*SET EXERCISE*: Copy out, word for word, only the lines of the records below that begin at the line containing "scientific name: Egretta thula" and end after the line containing "genus: Oxyura".

>> Start

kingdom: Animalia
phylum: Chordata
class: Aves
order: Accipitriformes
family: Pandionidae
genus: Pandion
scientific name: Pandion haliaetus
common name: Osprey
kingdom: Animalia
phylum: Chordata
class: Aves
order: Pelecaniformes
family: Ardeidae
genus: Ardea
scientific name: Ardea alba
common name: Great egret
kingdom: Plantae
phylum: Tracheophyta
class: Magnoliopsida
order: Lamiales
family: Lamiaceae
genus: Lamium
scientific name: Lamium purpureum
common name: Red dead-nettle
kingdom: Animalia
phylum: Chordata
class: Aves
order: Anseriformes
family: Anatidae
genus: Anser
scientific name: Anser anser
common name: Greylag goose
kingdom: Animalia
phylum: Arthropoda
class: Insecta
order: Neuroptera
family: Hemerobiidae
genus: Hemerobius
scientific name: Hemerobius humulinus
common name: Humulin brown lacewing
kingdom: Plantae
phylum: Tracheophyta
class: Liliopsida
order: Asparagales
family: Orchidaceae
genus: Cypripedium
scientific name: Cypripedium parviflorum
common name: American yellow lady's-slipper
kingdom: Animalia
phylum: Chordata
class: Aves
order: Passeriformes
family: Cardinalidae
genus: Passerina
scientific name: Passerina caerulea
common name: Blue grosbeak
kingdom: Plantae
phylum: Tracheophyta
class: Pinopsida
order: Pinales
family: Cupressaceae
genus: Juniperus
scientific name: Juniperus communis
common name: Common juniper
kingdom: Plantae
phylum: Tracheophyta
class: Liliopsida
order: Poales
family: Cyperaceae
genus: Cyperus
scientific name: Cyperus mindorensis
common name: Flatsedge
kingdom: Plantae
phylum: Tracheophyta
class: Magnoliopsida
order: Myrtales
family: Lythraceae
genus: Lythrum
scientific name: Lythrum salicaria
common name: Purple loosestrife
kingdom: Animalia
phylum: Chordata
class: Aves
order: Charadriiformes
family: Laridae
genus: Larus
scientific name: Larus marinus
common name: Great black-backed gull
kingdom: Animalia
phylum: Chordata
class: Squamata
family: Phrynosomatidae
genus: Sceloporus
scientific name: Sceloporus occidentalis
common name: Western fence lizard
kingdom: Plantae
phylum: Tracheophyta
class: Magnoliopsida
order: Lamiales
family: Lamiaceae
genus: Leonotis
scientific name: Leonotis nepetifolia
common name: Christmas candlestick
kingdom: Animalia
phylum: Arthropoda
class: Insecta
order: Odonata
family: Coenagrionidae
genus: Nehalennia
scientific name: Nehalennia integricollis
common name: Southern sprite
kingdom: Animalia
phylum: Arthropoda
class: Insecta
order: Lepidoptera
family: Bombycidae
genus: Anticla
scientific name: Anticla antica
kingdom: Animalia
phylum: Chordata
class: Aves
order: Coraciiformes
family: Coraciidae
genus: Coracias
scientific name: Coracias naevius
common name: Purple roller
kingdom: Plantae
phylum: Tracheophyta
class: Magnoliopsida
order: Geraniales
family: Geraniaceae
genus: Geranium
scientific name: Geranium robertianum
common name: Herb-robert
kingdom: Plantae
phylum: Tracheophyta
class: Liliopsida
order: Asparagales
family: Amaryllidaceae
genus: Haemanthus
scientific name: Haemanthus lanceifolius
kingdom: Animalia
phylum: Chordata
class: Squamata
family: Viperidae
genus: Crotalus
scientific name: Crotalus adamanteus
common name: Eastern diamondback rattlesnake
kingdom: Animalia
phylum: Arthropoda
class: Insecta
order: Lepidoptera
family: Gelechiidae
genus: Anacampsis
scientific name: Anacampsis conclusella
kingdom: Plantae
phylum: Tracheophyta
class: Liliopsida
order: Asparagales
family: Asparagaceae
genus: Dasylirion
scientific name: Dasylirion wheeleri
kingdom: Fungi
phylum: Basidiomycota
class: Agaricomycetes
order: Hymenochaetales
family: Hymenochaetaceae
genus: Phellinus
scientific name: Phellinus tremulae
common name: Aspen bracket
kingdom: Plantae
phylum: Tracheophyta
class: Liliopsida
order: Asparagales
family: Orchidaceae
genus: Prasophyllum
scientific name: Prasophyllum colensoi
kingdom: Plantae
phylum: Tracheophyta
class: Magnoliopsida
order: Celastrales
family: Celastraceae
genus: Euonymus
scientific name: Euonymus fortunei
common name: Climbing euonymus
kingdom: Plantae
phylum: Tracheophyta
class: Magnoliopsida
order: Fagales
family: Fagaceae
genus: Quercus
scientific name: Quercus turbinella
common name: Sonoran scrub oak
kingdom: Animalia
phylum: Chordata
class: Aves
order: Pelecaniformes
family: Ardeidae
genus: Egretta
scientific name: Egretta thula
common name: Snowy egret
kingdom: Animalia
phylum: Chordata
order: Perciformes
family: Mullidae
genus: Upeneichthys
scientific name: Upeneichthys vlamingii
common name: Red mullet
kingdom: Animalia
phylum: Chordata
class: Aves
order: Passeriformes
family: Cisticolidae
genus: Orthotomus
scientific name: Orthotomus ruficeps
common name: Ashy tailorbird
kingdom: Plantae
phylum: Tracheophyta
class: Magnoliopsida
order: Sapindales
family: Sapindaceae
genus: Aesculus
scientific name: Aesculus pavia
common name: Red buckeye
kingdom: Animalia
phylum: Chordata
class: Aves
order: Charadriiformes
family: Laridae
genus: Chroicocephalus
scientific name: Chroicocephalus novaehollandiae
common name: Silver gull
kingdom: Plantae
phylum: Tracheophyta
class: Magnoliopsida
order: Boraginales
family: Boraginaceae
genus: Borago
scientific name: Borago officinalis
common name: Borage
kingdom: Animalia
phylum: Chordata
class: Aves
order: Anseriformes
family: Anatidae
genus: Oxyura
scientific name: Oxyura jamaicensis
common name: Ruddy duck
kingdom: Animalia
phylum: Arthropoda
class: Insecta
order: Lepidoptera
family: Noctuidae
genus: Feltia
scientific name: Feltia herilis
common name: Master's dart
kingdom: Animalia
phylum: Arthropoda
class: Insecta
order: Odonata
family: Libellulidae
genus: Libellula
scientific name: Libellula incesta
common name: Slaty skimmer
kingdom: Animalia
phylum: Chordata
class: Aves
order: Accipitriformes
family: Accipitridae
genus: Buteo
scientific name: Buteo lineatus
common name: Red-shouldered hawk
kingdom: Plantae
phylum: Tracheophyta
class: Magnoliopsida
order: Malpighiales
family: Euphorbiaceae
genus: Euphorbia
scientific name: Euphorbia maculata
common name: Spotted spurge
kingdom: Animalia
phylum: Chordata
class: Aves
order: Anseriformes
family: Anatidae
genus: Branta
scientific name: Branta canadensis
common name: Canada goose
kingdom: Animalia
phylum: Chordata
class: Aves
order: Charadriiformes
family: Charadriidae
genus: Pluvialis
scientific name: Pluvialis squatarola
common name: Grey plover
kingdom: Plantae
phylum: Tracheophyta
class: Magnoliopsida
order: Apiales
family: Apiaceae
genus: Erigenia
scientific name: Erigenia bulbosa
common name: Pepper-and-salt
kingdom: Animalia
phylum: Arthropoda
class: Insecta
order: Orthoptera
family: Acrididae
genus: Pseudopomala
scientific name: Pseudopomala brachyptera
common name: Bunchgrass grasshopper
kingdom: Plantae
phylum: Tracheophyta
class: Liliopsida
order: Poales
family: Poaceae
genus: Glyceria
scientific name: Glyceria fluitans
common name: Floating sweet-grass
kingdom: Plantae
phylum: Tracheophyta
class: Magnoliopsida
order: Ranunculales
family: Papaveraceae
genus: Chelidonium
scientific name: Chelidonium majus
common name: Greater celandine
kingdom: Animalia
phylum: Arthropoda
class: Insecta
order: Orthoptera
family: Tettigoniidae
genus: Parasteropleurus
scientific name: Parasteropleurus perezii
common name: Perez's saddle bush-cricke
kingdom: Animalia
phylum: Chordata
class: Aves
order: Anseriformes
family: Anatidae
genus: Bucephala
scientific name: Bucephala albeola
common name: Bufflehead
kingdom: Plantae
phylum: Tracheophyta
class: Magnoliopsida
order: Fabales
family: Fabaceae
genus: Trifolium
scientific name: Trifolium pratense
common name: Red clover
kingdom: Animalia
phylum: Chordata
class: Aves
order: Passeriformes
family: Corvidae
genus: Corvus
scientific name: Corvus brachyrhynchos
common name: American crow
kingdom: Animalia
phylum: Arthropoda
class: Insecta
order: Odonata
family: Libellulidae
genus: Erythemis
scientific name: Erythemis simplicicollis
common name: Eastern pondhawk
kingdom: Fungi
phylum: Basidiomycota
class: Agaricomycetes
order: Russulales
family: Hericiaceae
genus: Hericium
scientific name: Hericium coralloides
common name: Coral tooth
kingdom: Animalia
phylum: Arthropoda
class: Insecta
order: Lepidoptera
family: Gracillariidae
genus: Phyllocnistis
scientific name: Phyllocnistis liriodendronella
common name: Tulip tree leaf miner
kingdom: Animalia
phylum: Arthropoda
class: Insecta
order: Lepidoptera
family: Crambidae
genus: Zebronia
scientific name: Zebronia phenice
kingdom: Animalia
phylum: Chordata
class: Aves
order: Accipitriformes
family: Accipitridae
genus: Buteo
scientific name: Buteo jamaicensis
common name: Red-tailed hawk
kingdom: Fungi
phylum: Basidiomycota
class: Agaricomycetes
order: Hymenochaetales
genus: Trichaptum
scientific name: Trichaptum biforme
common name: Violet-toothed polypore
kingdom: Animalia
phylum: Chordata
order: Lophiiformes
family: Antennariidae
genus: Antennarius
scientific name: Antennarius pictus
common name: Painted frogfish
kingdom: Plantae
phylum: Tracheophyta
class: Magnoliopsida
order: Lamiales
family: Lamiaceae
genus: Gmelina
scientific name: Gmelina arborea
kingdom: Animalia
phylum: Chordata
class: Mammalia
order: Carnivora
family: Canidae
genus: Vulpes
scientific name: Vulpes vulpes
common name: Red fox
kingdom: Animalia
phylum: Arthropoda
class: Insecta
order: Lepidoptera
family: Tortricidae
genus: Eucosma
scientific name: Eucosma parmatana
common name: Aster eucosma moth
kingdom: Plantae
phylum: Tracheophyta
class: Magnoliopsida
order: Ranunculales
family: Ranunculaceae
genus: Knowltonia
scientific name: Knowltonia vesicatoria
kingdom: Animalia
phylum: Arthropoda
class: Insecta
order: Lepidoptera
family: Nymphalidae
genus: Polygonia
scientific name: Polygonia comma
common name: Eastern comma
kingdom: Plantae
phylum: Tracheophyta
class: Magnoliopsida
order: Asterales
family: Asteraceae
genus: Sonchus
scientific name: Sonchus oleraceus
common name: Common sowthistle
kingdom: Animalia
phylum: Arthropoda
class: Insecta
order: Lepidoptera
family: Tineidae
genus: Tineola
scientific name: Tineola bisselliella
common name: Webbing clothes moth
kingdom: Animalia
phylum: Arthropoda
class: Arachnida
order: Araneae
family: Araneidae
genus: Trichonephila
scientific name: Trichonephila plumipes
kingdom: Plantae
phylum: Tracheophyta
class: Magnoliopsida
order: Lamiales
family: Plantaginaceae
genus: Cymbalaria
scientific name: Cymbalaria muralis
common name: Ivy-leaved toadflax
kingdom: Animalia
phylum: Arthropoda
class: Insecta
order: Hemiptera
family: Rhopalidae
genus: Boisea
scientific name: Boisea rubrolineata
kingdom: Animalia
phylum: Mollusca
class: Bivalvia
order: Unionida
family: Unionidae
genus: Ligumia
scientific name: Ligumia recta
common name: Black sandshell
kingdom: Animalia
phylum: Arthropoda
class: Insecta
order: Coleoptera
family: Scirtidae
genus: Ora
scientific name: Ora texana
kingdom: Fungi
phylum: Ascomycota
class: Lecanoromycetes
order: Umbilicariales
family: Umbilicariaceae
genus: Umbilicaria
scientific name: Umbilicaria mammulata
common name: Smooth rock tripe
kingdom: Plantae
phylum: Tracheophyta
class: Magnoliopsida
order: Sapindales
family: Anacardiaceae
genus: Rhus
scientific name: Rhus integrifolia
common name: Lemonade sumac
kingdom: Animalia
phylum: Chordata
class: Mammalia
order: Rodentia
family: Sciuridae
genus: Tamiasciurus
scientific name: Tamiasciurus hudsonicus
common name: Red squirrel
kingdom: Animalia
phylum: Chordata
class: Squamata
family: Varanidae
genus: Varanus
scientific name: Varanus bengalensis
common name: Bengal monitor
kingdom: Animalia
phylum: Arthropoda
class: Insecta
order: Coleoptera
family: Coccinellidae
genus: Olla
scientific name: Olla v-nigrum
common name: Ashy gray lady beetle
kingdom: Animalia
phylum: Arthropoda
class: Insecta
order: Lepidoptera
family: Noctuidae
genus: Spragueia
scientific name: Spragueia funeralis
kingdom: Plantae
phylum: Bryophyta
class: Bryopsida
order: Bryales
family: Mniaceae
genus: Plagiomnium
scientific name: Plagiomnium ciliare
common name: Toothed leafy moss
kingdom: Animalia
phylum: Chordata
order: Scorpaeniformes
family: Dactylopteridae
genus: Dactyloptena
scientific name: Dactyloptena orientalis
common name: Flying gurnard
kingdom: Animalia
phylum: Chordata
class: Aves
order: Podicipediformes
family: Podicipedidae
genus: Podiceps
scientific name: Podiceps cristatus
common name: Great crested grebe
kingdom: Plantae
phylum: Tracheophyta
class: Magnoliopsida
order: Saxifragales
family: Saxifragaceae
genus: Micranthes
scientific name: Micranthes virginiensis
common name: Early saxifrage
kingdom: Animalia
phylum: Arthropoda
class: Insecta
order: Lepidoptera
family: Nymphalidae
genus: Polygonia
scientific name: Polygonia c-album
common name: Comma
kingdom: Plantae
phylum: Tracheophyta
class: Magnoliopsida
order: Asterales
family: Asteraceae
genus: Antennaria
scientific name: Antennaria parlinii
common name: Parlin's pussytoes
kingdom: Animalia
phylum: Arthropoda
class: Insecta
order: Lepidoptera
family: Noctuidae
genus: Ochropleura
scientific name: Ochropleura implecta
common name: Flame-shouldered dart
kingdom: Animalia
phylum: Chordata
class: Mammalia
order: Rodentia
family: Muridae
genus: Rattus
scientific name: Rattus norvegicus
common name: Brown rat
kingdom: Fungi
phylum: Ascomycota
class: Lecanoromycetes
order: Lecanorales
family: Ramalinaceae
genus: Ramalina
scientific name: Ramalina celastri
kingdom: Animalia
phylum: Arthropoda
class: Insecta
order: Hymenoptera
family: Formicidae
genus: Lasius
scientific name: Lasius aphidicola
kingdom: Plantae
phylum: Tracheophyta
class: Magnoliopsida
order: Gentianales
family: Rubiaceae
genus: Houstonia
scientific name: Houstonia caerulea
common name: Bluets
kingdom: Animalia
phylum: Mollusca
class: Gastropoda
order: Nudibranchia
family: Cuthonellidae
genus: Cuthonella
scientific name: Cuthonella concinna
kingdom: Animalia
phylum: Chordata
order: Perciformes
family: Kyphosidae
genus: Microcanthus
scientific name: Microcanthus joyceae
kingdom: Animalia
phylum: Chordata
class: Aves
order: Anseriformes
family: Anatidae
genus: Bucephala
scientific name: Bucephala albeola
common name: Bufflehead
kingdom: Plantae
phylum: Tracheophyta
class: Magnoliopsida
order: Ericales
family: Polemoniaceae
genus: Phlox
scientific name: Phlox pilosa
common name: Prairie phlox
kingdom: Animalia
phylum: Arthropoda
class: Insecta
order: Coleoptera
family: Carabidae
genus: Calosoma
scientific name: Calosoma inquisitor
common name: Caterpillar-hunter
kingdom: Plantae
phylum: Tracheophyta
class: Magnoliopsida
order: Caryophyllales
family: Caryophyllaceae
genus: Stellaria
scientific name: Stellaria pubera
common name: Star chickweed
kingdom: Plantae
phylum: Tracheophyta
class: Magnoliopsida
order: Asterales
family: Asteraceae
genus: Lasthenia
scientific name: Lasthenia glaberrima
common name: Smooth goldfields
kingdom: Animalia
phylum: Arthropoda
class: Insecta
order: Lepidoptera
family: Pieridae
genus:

>> End

*FINAL RESULT*:
scientific name: Egretta thula
common name: Snowy egret
kingdom: Animalia
phylum: Chordata
order: Perciformes
family: Mullidae
genus: Upeneichthys
scientific name: Upeneichthys vlamingii
common name: Red mullet
kingdom: Animalia
phylum: Chordata
class: Aves
order: Passeriformes
family: Cisticolidae
genus: Orthotomus
scientific name: Orthotomus ruficeps
common name: Ashy tailorbird
kingdom: Plantae
phylum: Tracheophyta
class: Magnoliopsida
order: Sapindales
family: Sapindaceae
genus: Aesculus
scientific name: Aesculus pavia
common name: Red buckeye
kingdom: Animalia
phylum: Chordata
class: Aves
order: Charadriiformes
family: Laridae
genus: Chroicocephalus
scientific name: Chroicocephalus novaehollandiae
common name: Silver gull
kingdom: Plantae
phylum: Tracheophyta
class: Magnoliopsida
order: Boraginales
family: Boraginaceae
genus: Borago
scientific name: Borago officinalis
common name: Borage
kingdom: Animalia
phylum: Chordata
class: Aves
order: Anseriformes
family: Anatidae
genus: Oxyura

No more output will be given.